Auf den Punkt gebracht
  • Die chinesische Regierung hat eine Reihe von Maßnahmen zur Konsolidierung der Produktionskapazitäten angekündigt, um der Tatsache entgegenzuwirken, dass die Unternehmen in verschiedenen exportorientierten Sektoren Verluste schreiben.
  • Die von den chinesischen Exporten ausgehende inflationsdämpfende Wirkung hat den Zentralbanken weltweit geholfen, die Inflation einzudämmen. Nun scheinen die disinflationären Impulse jedoch nachzulassen.
  • Der Marktkonsens scheint zu unterschätzen, dass eine nachlassende Disinflation durch chinesische Exporte eine ganze Reihe an inflationären Impulsen nach sich ziehen kann.

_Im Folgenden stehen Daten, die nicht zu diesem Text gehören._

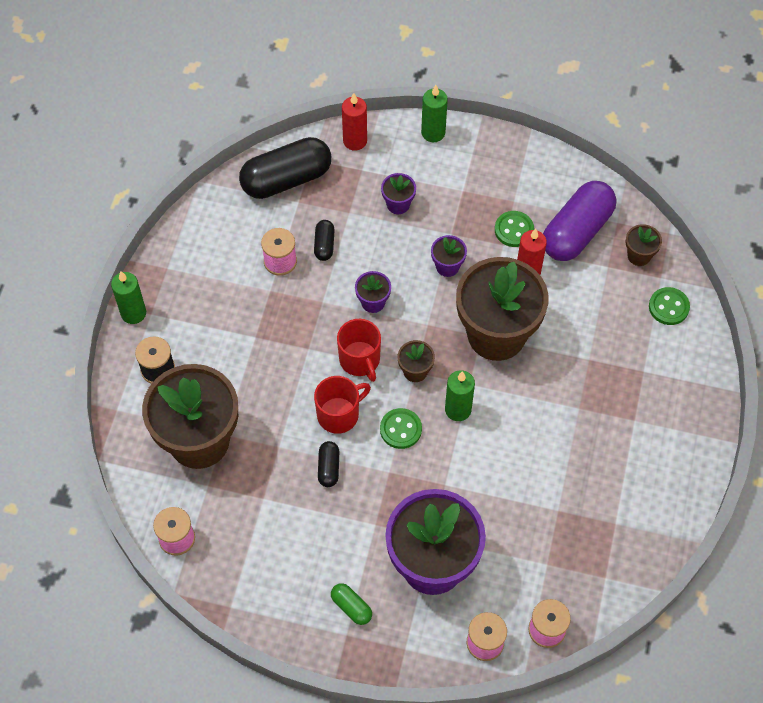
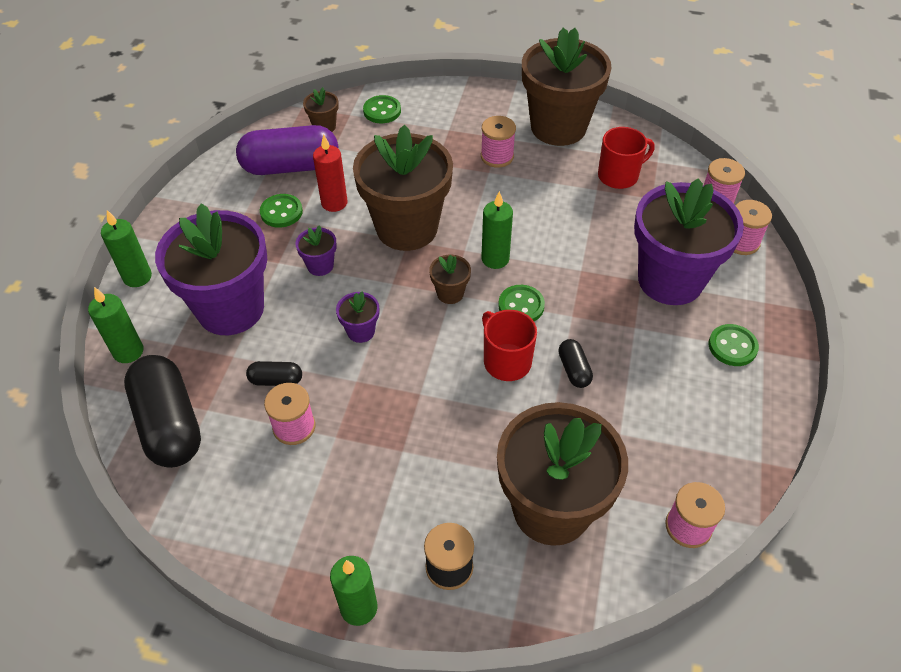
camera: 90 degrees left, 10 degrees down
black capsule [318,441,339,487] -> black capsule turned 75 degrees clockwise [558,339,593,388]
green capsule [331,583,372,625] -> green button [708,324,759,366]
red mug [337,319,381,382] -> red mug moved to [598,127,655,189]
red candle [342,93,367,151] -> green candle [88,287,143,363]
purple flower pot [381,173,416,214] -> purple flower pot [155,203,268,335], size x2.43
purple capsule [543,181,616,261] -> purple capsule turned 45 degrees counterclockwise [236,125,338,175]
none -> pink spool [481,116,516,168]
none -> brown flower pot [522,28,612,146]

China hat in den letzten Jahren die Produktionskapazitäten in den exportorientierten Sektoren erhöht, um der Verlangsamung der eigenen Wirtschaft entgegenzuwirken, und dadurch Disinflation exportiert. Diese hat die Zentralbanken auf der ganzen Welt bei ihrem Ziel unterstützt, den Anstieg der Inflation zu begrenzen.

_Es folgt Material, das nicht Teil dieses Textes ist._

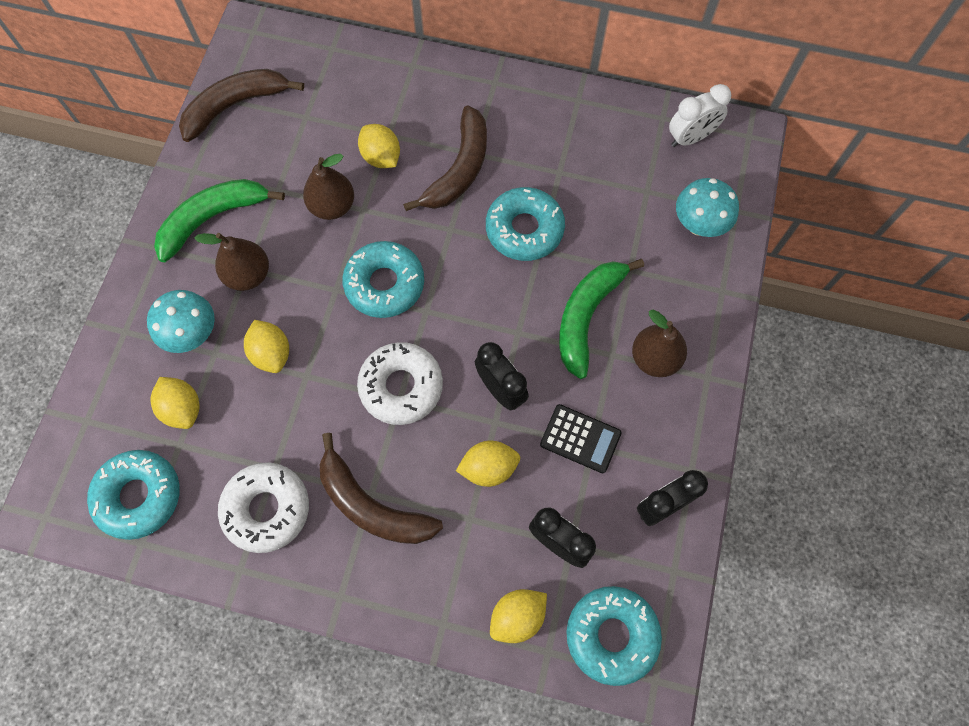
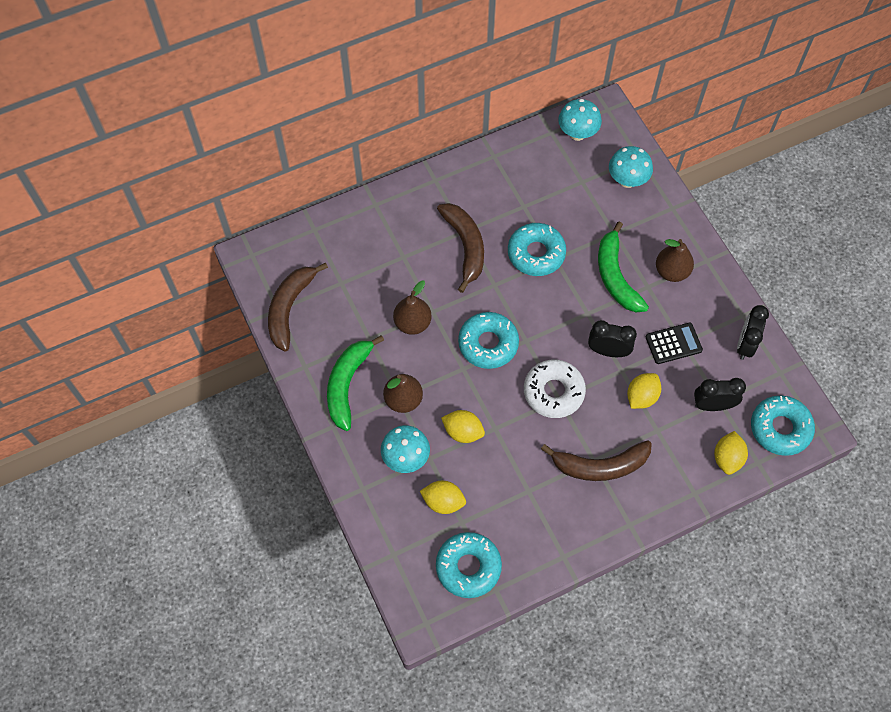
camera: 40 degrees left, 5 degrees down
white donut [218,462,309,553] -> none
yellow lemon [358,124,400,168] -> none
white clock [669,84,731,147] -> turquoise mushroom [558,99,602,141]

Mittlerweile hat die chinesische Regierung jedoch im Rahmen ihrer „Anti-Involution“-Strategie eine Reihe von Maßnahmen zur Konsolidierung von Produktionskapazitäten angekündigt, um den Verlusten von Unternehmen in verschiedenen Sektoren entgegenzuwirken. In den letzten Fixed Income Policy Week-Sitzungen äußerte sich Portfoliomanager Adam Marten noch energischer als sonst zu diesem Thema. Er glaubt, dass die Reduzierung der chinesischen Exportlieferkapazitäten möglicherweise zu den wichtigsten Makrofaktoren zählt, die die Märkte in den kommenden Jahren beeinflussen werden.

Kürzlich hat er auf einige wichtige Aspekte der wegweisenden wirtschaftspolitischen Wende Chinas und ihre Auswirkungen auf die Weltwirtschaft und die globalen Finanzmärkte hingewiesen.

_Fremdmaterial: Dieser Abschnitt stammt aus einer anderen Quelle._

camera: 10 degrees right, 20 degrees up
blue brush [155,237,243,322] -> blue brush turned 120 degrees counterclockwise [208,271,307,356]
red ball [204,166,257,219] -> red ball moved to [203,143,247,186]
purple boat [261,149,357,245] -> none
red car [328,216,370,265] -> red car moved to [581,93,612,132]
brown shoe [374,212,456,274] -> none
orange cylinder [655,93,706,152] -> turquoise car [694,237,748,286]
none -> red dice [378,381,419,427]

Welches Ziel verfolgt die chinesische Regierung?
Seit dem Zusammenbruch der chinesischen Immobilienpreise versucht Peking, das Wachstum in anderen Bereichen anzukurbeln. Einige exportorientierte Segmente der chinesischen Wirtschaft leiden unter Produktionsüberkapazitäten, die einen harten Preiskampf zur Folge haben und die Gewinne der Unternehmen nach unten drücken. Besonders spürbar ist dies in der petrochemischen Industrie und bei verschiedenen Industriemetallen. Zur Eindämmung der Überproduktion fördert die chinesische Regierung die Konsolidierung konkurrierender Unternehmen, um das Angebot zu verringern und die Rentabilität in den betroffenen Segmenten zu verbessern.

China hatte 2015 eine ähnliche Kampagne zur Eindämmung des Überangebots in Sektoren wie Kohle und Stahl gestartet. Damals hatte Peking jedoch in den Jahren 2015 und 2016 gleichzeitig umfassende nachfrageseitige Stimulierungsmaßnahmen auf den Weg gebracht, was bei der aktuellen Kampagne nicht der Fall ist.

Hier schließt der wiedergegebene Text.